Improve your website's visibility with competitive insights

The lesson covers how to use Market Share to analyze competitor visibility for targeted keywords and identify content improvement opportunities. By comparing domain performance and keyword rankings, you can strategically focus on optimizing existing content or creating new pages based on competitor insights.

Topics include

  • Navigating Market Share to analyze competitor visibility.
  • Filtering and comparing keyword groups and result types.
  • Investigating competitor domains in Research for deeper insights.
  • Using keyword filters to identify and prioritize content optimization opportunities.

Transcript

Strategically improve your website's visibility by using competitive insights to guide your content efforts. Market share shows which domains are doing a good job of getting their content to rank in the top 10 results. For attract keywords, set your preferred web property device and rank type and select whichever search result zone is more appropriate for your targeting. Use the top one position to see only the most dominant competitors. The top 10 to discover more emerging competitors or go somewhere in the middle with the top five.

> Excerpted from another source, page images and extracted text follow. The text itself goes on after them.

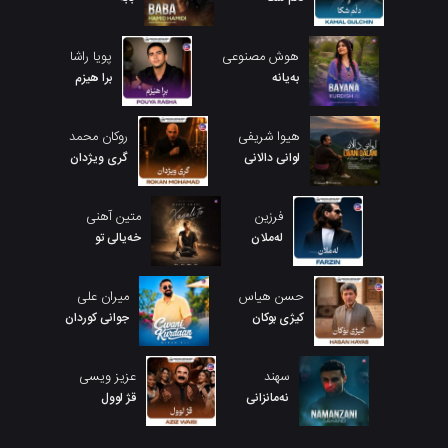
هوش مصنوعی
پویا راشا
بەیانە
برا هیزم
هیوا شریفی
روکان محمد
لوانی دالانی
گری ویژدان
فرزین
متین آهنی
لەملان
خەیالی تو
حسن هیاس
میران علی
کیژی بوکان
جوانی کوردان
سهند
عزیز ویسی
نەمانزانی
قژ لوول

What area would we like to focus on for content improvement? Switch between as many important keyword groups as you like for your research.

The market share pie chart, or as the French would say, camembert chart, shows us the web properties getting the most visibility in the search result zone we selected. We can choose to weight this by search volume or just look at the pure number results. We can also filter for only one type of result that we care about who's getting the most visibility. We may see a mix of our top business competitors and SEO competitors or websites we wouldn't consider direct competitors, but who rank well in search due to their size or content quality. We can deselect other top rankers to see only the websites we've selected to set to track as comparison web properties.

Let's pick one domain we wanna investigate in more detail and we'll navigate to explore through discover tab. Here we can compare our domain to the competition, determine who is ranking highest for keywords across the index and decide which topics to target. We'll start by entering our own domain, then add our top of mind competitor as a second domain.

On the at a glance page, we can investigate signals that indicate our competitor is actively investing in SEO. Upward trends in model traffic and in ranked keywords suggest this might be true if their performance is strong. Consider targeting topics where they are seeing success. If performance is poor, consider either researching another competitor or targeting the areas where they do rank well.

To widen the competitive gap, we'll use the keywords tab to uncover topics where our selected competitor is outperforming us. Selecting the second domain exclusive quick filter to see keywords where they are in the top 10 positions and we are not, but we could always get even more specific about comparative ranking positions by using the keyword ranks dropdown. If needed, we'll leverage the keywords containing filter to exclude terms we won't consider for optimization. Branded terms are a good place to start. We could also choose to include only terms we care about most. For example, terms related to that keyword group we investigated in the market share feature.

Our keyword list is automatically prioritized by highest monthly search volume, but we could also choose to prioritize by where a competitor is ranking highest or by keywords driving the most model traffic. Where are we ranking for the keywords in this list? Are we close to the top 10 positions already? If so, we may only need to make small changes to existing landing pages, or are we further away down in the rankings suggesting we have a content gap we need to fill with a new landing page.

We can expand any keyword we're interested in to see which pages are ranking in the top five positions, our competitors ranking pages and our own ranking pages. The three dots to the right of any URL. Give us some options for next steps.

Knowing which competitors are performing well and for which topics is a huge advantage when planning content improvement projects. Try out this workflow today by starting in market share.

 
 

Step-by-step

Here are the steps we cover in the video, with relevant links to more information. Be sure to watch to get more context and decision support for potential choices you might have to make as you go: 

You can use keyword groups in this workflow. Need to create new groups? Learn how to set up keyword groups.

  1. Go to Market Share ↗️ (Performance > Traditional Search > Market Share)
  2. Review the chart to identify the properties with the best market share of the results you are reporting on. If you want to focus your report choose keyword groups, universal result types, and web property types to focus on the most relevant competitor web properties to review.
  3. Choose a domain and go to Research (Performance > Research).
  4. Enter the domain you chose in Research and click Explore.
  5. Compare your domain with your chosen domain.
  6. Review the competitor's performance, including:
    • In the At a Glance tab, Modeled Traffic trends and Answer box ownership.
    • In the Keywords tab, keywords that the domain ranks for. You can filter this data to best identify the topics that might be most valuable to target with new or optimized content.